An intriguing result was that the mood domain, but not psychosis or frontal domain, was associated with mortality. Mood domain of NPI-Q comprise anxiety, apathy, and dysphoria. Late-life depression could increase dementia risk [44, 45], and mood dysregulation is often the indicator of neurodegenerative diseases and progressive cognitive change [46]. Studies have suggested that affective symptoms and apathy are associated with early death in AD [47, 48]. Depression itself increases death risk [49]. Depression or apathy in dementia could aggravate failure to thrive and difficulty to manage chronic disease and may lead to social isolation [50, 51]. Therefore, these mood symptoms could accelerate cognitive and functional progression and lead to increased mortality risk.
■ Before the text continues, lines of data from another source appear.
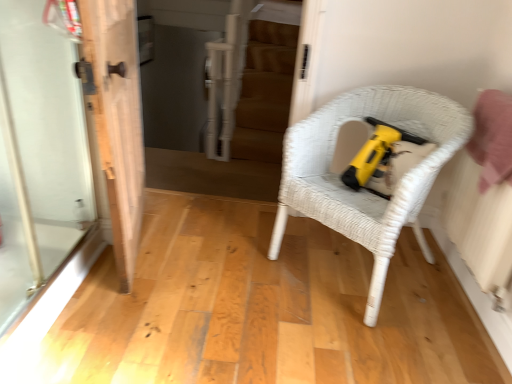
Question: From their relative heights in the image, would you say transparent glass screen door at left is taller or shorter than white wicker chair at center?

Choices:
 (A) short
 (B) tall

Answer: (B)

Question: Looking at the image, does transparent glass screen door at left seem bigger or smaller compared to white wicker chair at center?

Choices:
 (A) small
 (B) big

Answer: (A)

Question: Based on their relative distances, which object is farther from the white wicker chair at center?

Choices:
 (A) white wood door at left
 (B) transparent glass screen door at left

Answer: (B)

Question: Which object is the farthest from the white wicker chair at center?

Choices:
 (A) white wood door at left
 (B) transparent glass screen door at left

Answer: (B)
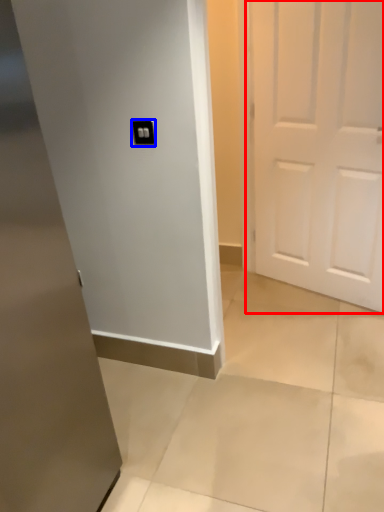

No association was noted between psychosis and survival time in this study, which is contrary to the finding of a study in community-dwelling elderly people [52]. A possible explanation for the disparity is the study population. This study was hospital-based; thus, treatment for psychosis was provided more actively than in the community. However, further studies are required to explain this discrepancy.
Limitations
Some limitations merit discussion. First, in this study, only baseline NPS were identified, but NPS may change over time. A further study using the NPS change trend will be beneficial. Second, as study participants were enrolled from teaching hospitals, the findings need to be extrapolated cautiously to other populations. Third, although DDD is a delicate measure of antipsychotics dose, we could not exclude the nonlinear association between drug dose and mortality risk. Finally, studies with large study samples are necessary in future to confirm the findings.